Americans Prefer Eating at Home

PORT WASHINGTON, N.Y. --With nearly 80 percent of all suppers consumed in America taking place at home, The NPD Group, Inc., market research firm, describes how Americans are looking for ways to make meal preparation easier. The groups 16th annual edition of its Report on Eating Patterns in America found that although the number of suppers prepared by females has declined slightly from 78 percent in 1995 to 76 percent in 2000, the job of cooking still falls mainly on the shoulders of women.
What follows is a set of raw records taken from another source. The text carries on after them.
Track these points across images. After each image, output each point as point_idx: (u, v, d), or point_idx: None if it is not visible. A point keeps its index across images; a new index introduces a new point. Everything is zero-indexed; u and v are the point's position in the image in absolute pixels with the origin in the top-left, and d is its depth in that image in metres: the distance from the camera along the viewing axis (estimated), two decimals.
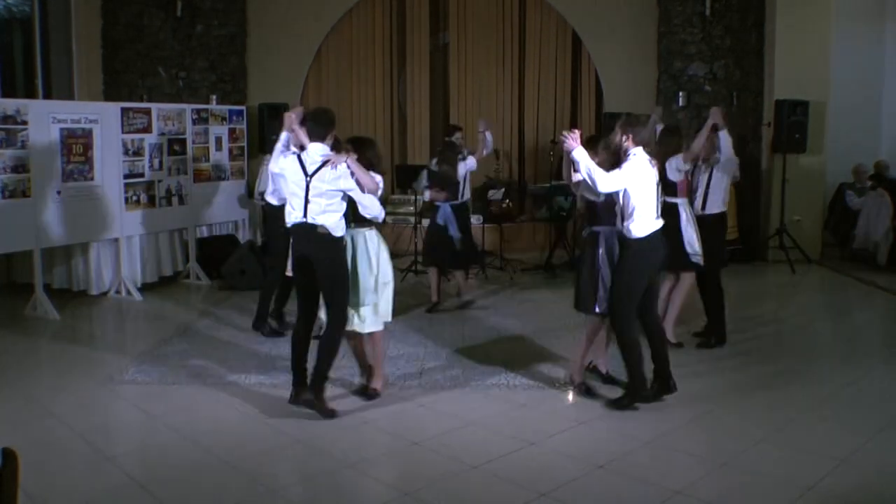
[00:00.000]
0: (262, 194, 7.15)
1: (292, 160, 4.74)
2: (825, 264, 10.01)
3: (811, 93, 9.85)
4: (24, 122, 6.91)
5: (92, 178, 7.55)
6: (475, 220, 10.58)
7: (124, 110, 7.99)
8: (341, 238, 4.71)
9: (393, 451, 4.28)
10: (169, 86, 10.64)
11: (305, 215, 4.63)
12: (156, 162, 8.26)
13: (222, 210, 9.19)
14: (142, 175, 8.11)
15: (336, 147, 4.83)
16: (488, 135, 7.93)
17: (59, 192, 7.25)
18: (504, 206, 8.95)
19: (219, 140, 9.09)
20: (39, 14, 9.89)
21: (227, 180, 9.23)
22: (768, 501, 3.74)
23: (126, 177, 7.93)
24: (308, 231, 4.64)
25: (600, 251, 4.89)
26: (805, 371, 5.81)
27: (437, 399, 5.06)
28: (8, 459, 2.19)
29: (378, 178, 4.81)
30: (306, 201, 4.62)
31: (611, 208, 4.87)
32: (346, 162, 4.59)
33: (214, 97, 10.47)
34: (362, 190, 4.68)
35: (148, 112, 8.22)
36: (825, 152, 10.27)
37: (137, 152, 8.05)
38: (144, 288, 8.25)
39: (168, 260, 8.78)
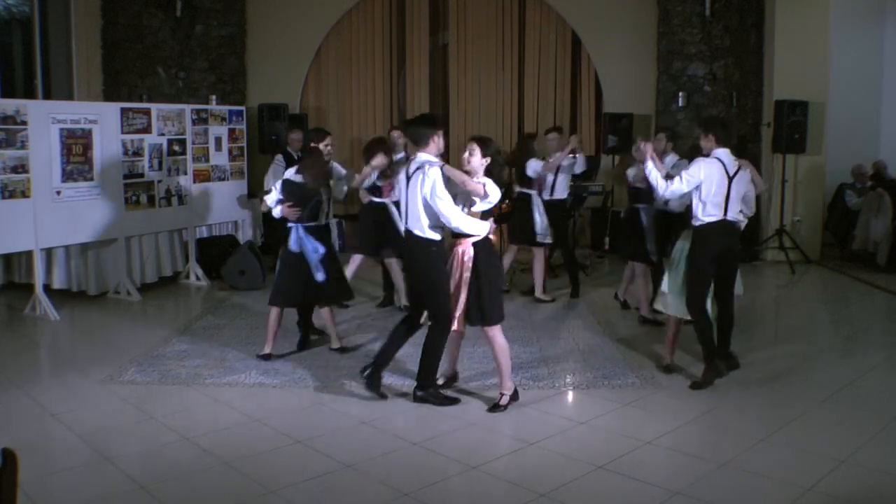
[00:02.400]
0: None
1: None
2: (825, 265, 10.01)
3: (811, 93, 9.86)
4: (24, 123, 6.90)
5: (92, 179, 7.55)
6: None
7: (124, 110, 7.99)
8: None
9: (393, 451, 4.28)
10: (168, 86, 10.65)
11: None
12: (155, 162, 8.26)
13: (222, 210, 9.18)
14: (142, 175, 8.11)
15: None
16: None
17: (58, 193, 7.25)
18: (504, 206, 8.93)
19: (218, 140, 9.09)
20: (39, 14, 9.90)
21: (227, 180, 9.23)
22: (768, 501, 3.74)
23: (126, 177, 7.93)
24: None
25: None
26: (805, 371, 5.82)
27: None
28: (8, 459, 2.18)
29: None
30: None
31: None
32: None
33: (214, 97, 10.47)
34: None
35: (148, 112, 8.22)
36: (825, 152, 10.28)
37: (137, 152, 8.05)
38: (144, 288, 8.25)
39: (168, 260, 8.78)
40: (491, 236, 4.82)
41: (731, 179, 5.25)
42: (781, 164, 9.90)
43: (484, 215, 4.74)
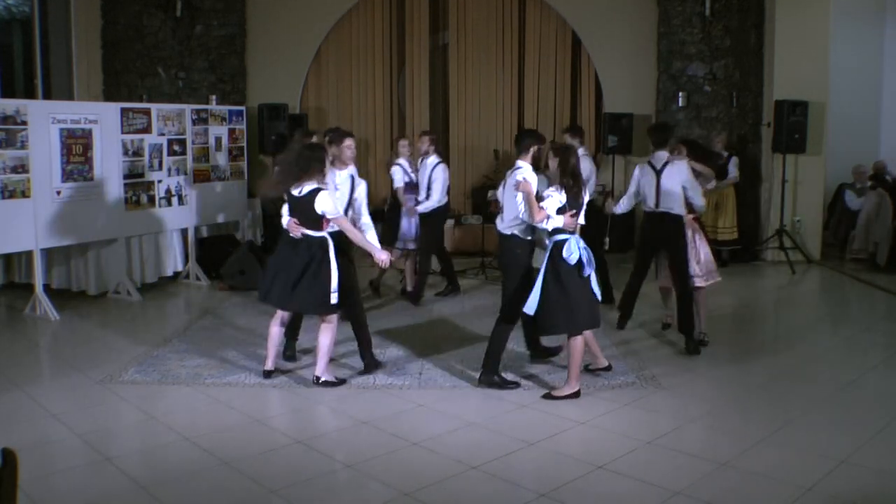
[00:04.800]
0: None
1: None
2: (825, 265, 10.01)
3: (811, 93, 9.85)
4: (24, 123, 6.90)
5: (92, 179, 7.55)
6: (475, 220, 10.61)
7: (124, 110, 7.99)
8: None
9: (393, 451, 4.28)
10: (169, 86, 10.64)
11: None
12: (155, 162, 8.26)
13: (222, 210, 9.18)
14: (142, 175, 8.11)
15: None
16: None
17: (58, 192, 7.25)
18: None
19: (218, 140, 9.09)
20: (39, 14, 9.89)
21: (227, 180, 9.23)
22: (768, 501, 3.73)
23: (126, 177, 7.93)
24: None
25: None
26: (804, 371, 5.81)
27: (437, 399, 5.06)
28: (8, 459, 2.19)
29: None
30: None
31: None
32: None
33: (214, 97, 10.47)
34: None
35: (148, 112, 8.22)
36: (825, 152, 10.28)
37: (137, 152, 8.05)
38: (144, 288, 8.25)
39: (168, 260, 8.77)
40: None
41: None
42: (781, 164, 9.90)
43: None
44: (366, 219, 5.61)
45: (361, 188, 5.65)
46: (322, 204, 5.04)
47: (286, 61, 10.99)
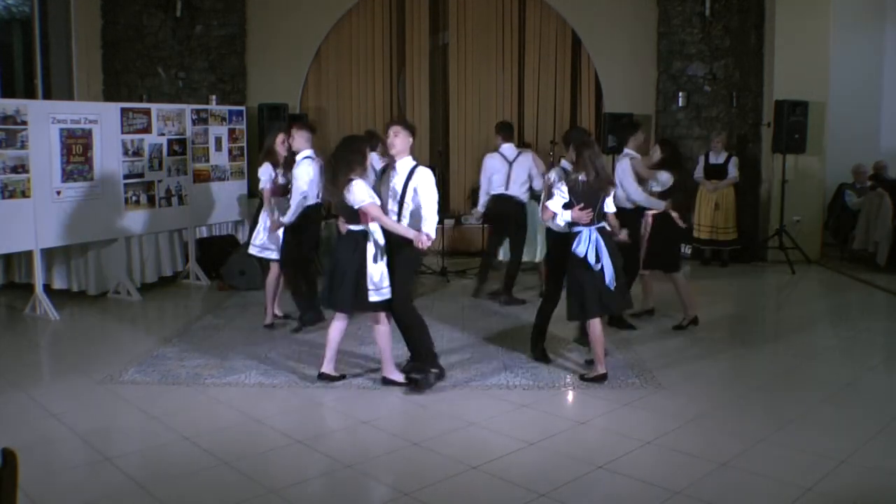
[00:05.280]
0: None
1: None
2: (825, 265, 10.01)
3: (811, 93, 9.85)
4: (24, 123, 6.90)
5: (92, 179, 7.55)
6: (475, 220, 10.60)
7: (124, 110, 7.99)
8: None
9: (393, 451, 4.28)
10: (169, 86, 10.65)
11: None
12: (155, 162, 8.26)
13: (222, 210, 9.18)
14: (142, 175, 8.11)
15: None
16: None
17: (58, 193, 7.25)
18: None
19: (218, 140, 9.09)
20: (39, 14, 9.89)
21: (227, 180, 9.23)
22: (768, 501, 3.73)
23: (126, 177, 7.93)
24: None
25: None
26: (804, 371, 5.81)
27: (437, 399, 5.06)
28: (8, 459, 2.18)
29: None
30: None
31: None
32: None
33: (214, 97, 10.47)
34: None
35: (148, 112, 8.21)
36: (825, 152, 10.28)
37: (137, 152, 8.05)
38: (144, 288, 8.25)
39: (168, 260, 8.78)
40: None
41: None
42: (781, 164, 9.89)
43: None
44: (425, 210, 5.14)
45: (419, 177, 5.14)
46: (352, 194, 4.93)
47: (286, 61, 10.99)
Therefore, according to Harry Balzer, vice-president of NPD and the author of Eating Patterns in America, "Mom is looking for an easier way to prepare meals and has found three key ways to do just that." Although Americans are interested in making mealtime easier, they are not taking meals out from restaurants. For the first time in 12 years, the number of meals purchased at a restaurant by the average American to be eaten at home dropped from 141 in 1999 to 138 in 2000. This decrease is directly related to the number of new, ready-to-cook and ready-to-eat products offered at convenience stores and supermarket. The report also found that the easiest way to make every meal less work is to cut back on the number of dishes served. Last year, the average supper consisted of 3.6 dishes, the lowest number in the 16 years of the report and eight percent smaller than 10 years ago. The side dish is the one being dropped. In 1990, 65 percent of suppers had at least one side dish, but last year that number was only 56 percent. The side dishes most often eliminated are vegetables, potatoes, salads and bread. The second way American cooks are making easier meals is by spending less time assembling the main dish. Although there is still a main dish at supper, it is more likely to be a frozen product. The percent of suppers served with a frozen main course reached an all-time high in 2000 of 11.5 percent, up 22 percent from just five years ago.